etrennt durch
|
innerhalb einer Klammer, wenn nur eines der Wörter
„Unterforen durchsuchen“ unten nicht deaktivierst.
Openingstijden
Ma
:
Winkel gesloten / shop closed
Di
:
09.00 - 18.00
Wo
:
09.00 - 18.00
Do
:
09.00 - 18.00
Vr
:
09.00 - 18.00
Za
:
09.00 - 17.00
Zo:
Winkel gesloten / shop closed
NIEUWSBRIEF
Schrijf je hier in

--

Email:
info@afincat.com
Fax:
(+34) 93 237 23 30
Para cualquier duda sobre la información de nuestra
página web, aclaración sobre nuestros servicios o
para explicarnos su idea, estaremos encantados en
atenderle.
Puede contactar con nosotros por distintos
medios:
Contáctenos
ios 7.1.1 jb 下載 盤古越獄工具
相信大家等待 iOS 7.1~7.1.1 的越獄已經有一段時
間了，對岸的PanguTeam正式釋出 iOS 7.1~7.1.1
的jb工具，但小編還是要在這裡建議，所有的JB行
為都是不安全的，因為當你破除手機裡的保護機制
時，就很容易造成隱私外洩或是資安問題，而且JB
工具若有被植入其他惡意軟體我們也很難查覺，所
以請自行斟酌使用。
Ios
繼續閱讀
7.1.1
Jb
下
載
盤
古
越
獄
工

--

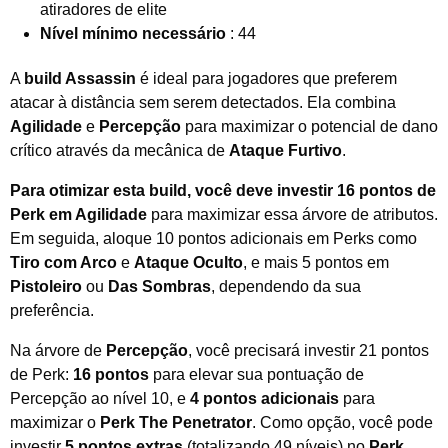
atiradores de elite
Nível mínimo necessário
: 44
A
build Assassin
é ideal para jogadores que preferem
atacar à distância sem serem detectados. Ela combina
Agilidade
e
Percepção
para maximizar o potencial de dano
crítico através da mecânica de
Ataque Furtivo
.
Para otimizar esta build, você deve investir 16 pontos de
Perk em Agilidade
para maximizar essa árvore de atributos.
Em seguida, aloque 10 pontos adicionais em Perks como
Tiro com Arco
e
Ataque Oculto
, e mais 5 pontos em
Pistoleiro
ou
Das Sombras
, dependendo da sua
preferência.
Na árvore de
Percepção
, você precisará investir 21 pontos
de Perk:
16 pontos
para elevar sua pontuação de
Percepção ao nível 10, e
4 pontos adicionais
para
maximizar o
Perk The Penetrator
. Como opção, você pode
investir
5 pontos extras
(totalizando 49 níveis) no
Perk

--

Task goal
Using the listing above, show every line that includes the string "build".

Task result
build Assassin
Para otimizar esta build, você deve investir 16 pontos de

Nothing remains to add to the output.